Temos aí também uma potencial explicação para a indústria dos games estar tão preocupada em atingir o mercado casual. Afinal, você vende tão bem ou mais, e gasta bem menos para fazer. Em alguns jogos mais simples, como Angry Birds, isso se reflete no preço, mas Rock Band, por exemplo, ainda teve sua terceira edição sendo vendida a sessenta dólares no lançamento. É o mesmo preço de lançamento de Uncharted 3, mesmo tendo um custo de produção bem menor.

A criação de um Rock Band se resume a escolher, licenciar e criar a tablatura das músicas. Um Uncharted exige um diretor, roteirista, compositor, desenhistas, e mais uma pá de gente para criar as fases, layouts e todos os lugares pelos quais o jogador vai passar. No entanto, essa diferença de valor não é tão clara para o consumidor por um motivo bem simples: tempo de jogo.

Uncharted 3 deve render umas oito horas de diversão de ponta a ponta. Mas quantas vezes você vai jogá-lo? Talvez três, quatro? A maioria das pessoas joga apenas uma. E quantas horas de diversão um Rock Band gera? Cá entre nós, eu já devo ter gastado algumas centenas de horas com meus instrumentos de plástico. Além de todo o tempo que eu passei jogando sozinho, é super comum juntar amigos para tocar umas músicas, o que aumenta a vida útil do jogo e não rola com Uncharted ou God of War.

Diante de tudo isso, é fácil entender a tendência atual da indústria, e mesmo o desejo de David Jaffe de focar mais no gameplay do que na experiência. E isso também explica porque os gráficos do PS4 não parecerem tão superiores aos do PS3.

JOGO PARA TODOS OS GOSTOS

Particularmente, eu gosto de todos os pontos do espectro. Adoro as séries Uncharted e God of War, mas também considero Rock Band a maior diversão que você pode ter sem tirar as roupas. E digo isso mesmo tendo o hábito de jogar pelado.

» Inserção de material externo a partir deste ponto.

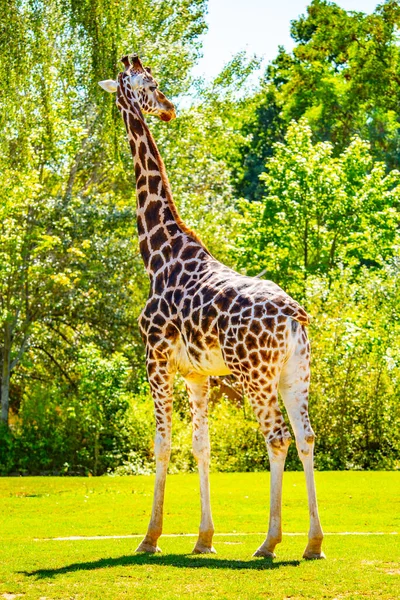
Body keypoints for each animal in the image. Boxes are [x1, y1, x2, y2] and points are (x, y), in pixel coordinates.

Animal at [99, 54, 324, 560]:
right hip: (295, 373)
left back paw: (269, 542)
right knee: (305, 436)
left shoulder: (155, 357)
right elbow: (201, 446)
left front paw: (150, 537)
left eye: (152, 82)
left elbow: (162, 443)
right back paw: (313, 544)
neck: (157, 253)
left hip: (254, 376)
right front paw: (203, 538)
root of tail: (293, 315)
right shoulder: (196, 374)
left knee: (277, 437)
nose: (168, 108)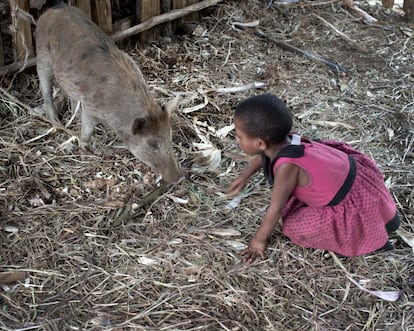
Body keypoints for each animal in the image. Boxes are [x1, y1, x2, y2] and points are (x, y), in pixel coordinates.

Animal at [36, 3, 182, 183]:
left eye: (170, 136)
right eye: (152, 144)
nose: (179, 178)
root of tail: (55, 8)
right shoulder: (91, 106)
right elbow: (87, 129)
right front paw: (86, 149)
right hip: (42, 56)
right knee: (46, 90)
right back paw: (56, 122)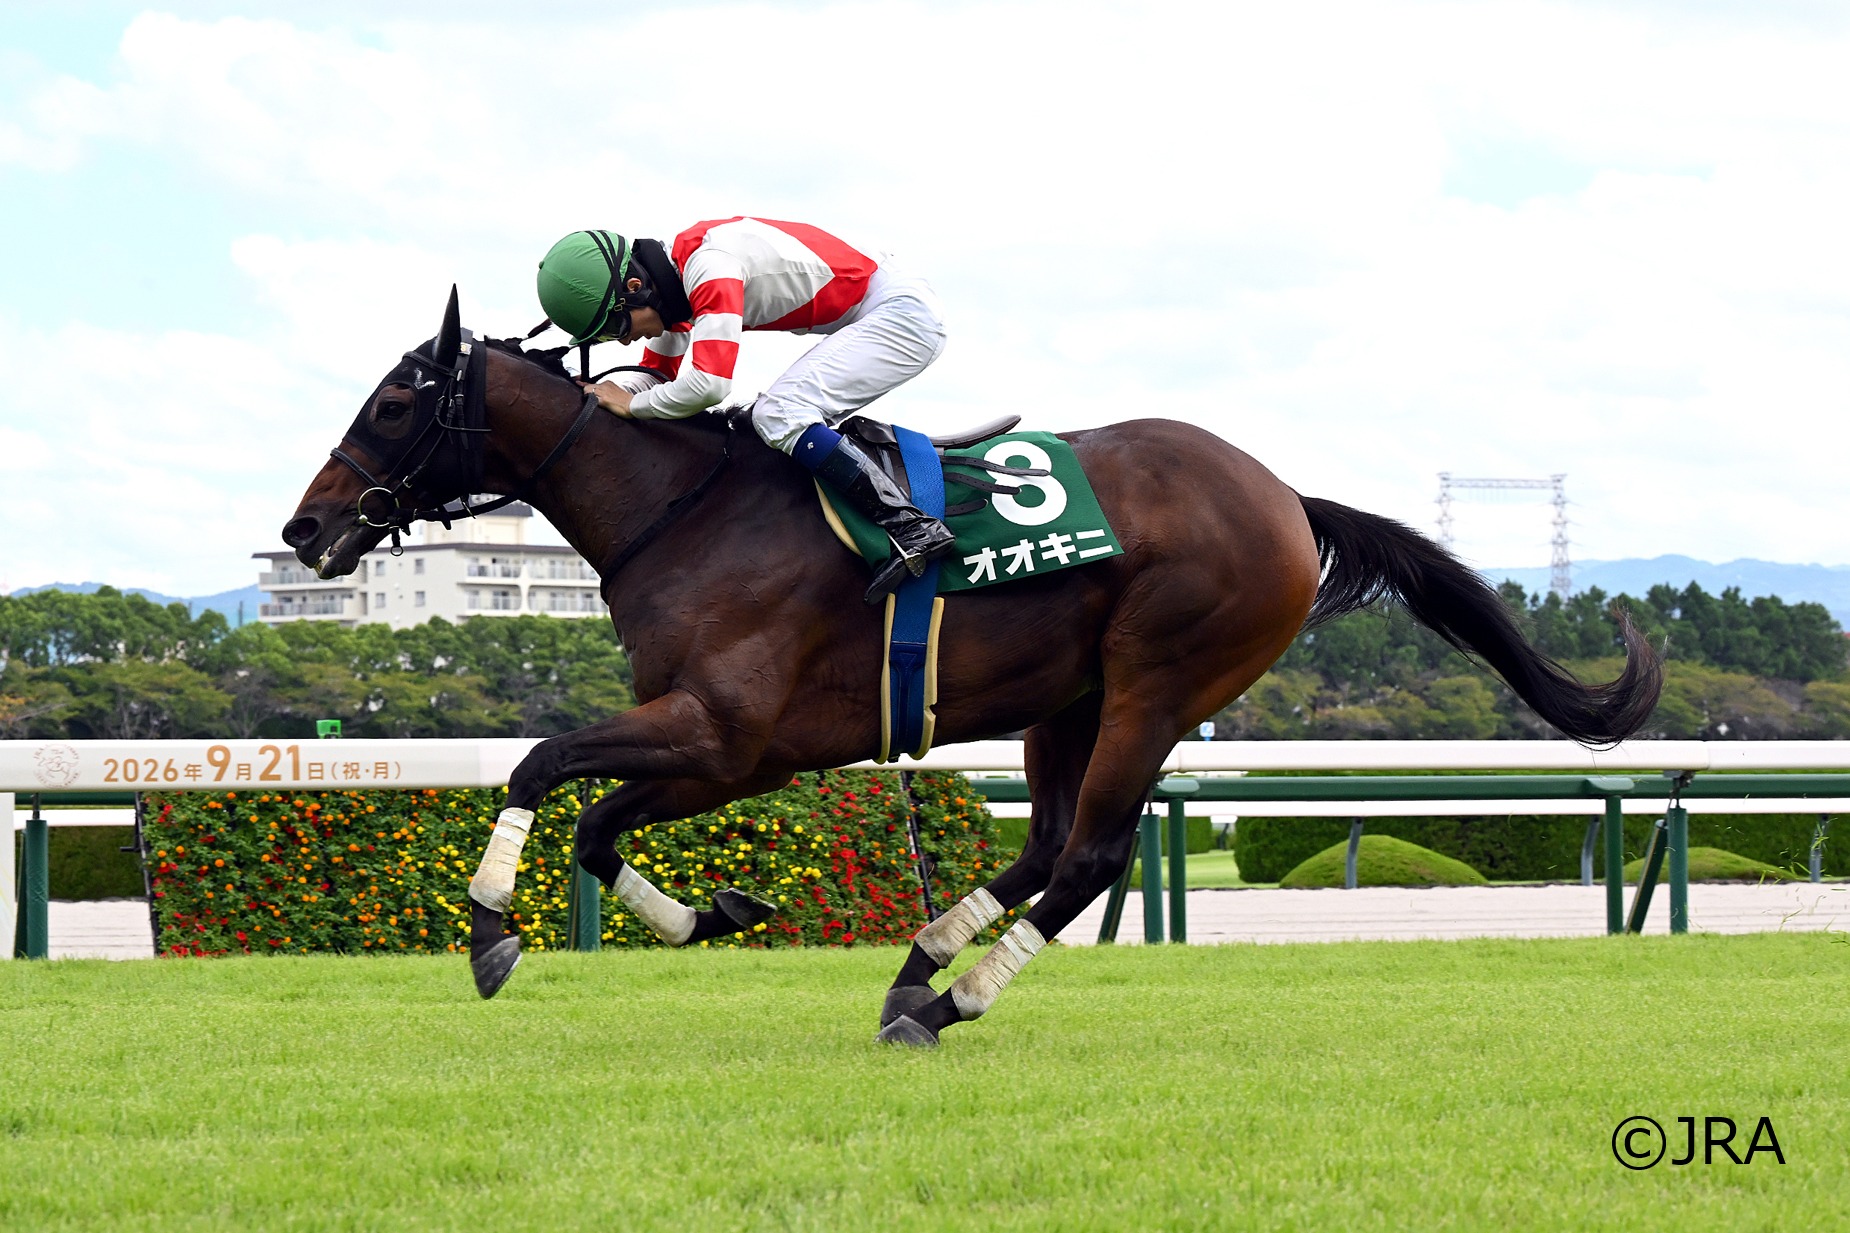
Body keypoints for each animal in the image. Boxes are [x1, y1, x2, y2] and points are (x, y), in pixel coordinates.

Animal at [281, 291, 1662, 1046]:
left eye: (394, 405)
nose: (305, 530)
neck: (682, 513)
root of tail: (1283, 497)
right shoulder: (734, 750)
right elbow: (597, 823)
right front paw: (711, 913)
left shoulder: (723, 730)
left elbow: (538, 768)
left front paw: (488, 932)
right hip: (1069, 700)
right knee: (1046, 846)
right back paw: (916, 966)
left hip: (1160, 679)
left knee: (1091, 855)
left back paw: (948, 1002)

Não gostaria que nenhum dos extremos do espectro morresse, assim como quero que tudo que existe no meio continue existindo. No entanto, temo a tendência de o futuro dos games ser apenas os extremos (Heavy Rain e Angry Birds) e que não tenhamos mais os jogos AAA tradicionais, esses que custam tão caro para serem feitos. E desde que comprei o PS4 em junho, os únicos jogos AAA que saíram foram Watch Dogs e Destiny. É muito pouco.

Para que jogos como Uncharted continuem existindo diante do cenário atual, seria necessário que estes jogos se tornem tão populares quando um Rock Band, o que acho bastante difícil. A alternativa seria aumentar os preços, o que, especificamente para nós, brasileiros, inviabilizaria totalmente o nosso hobby.

E você? Gosta mais de gameplay ou da experiência trazida por jogos cinematográficos? E, com a nova geração chegando, como acredita que será o futuro dos games?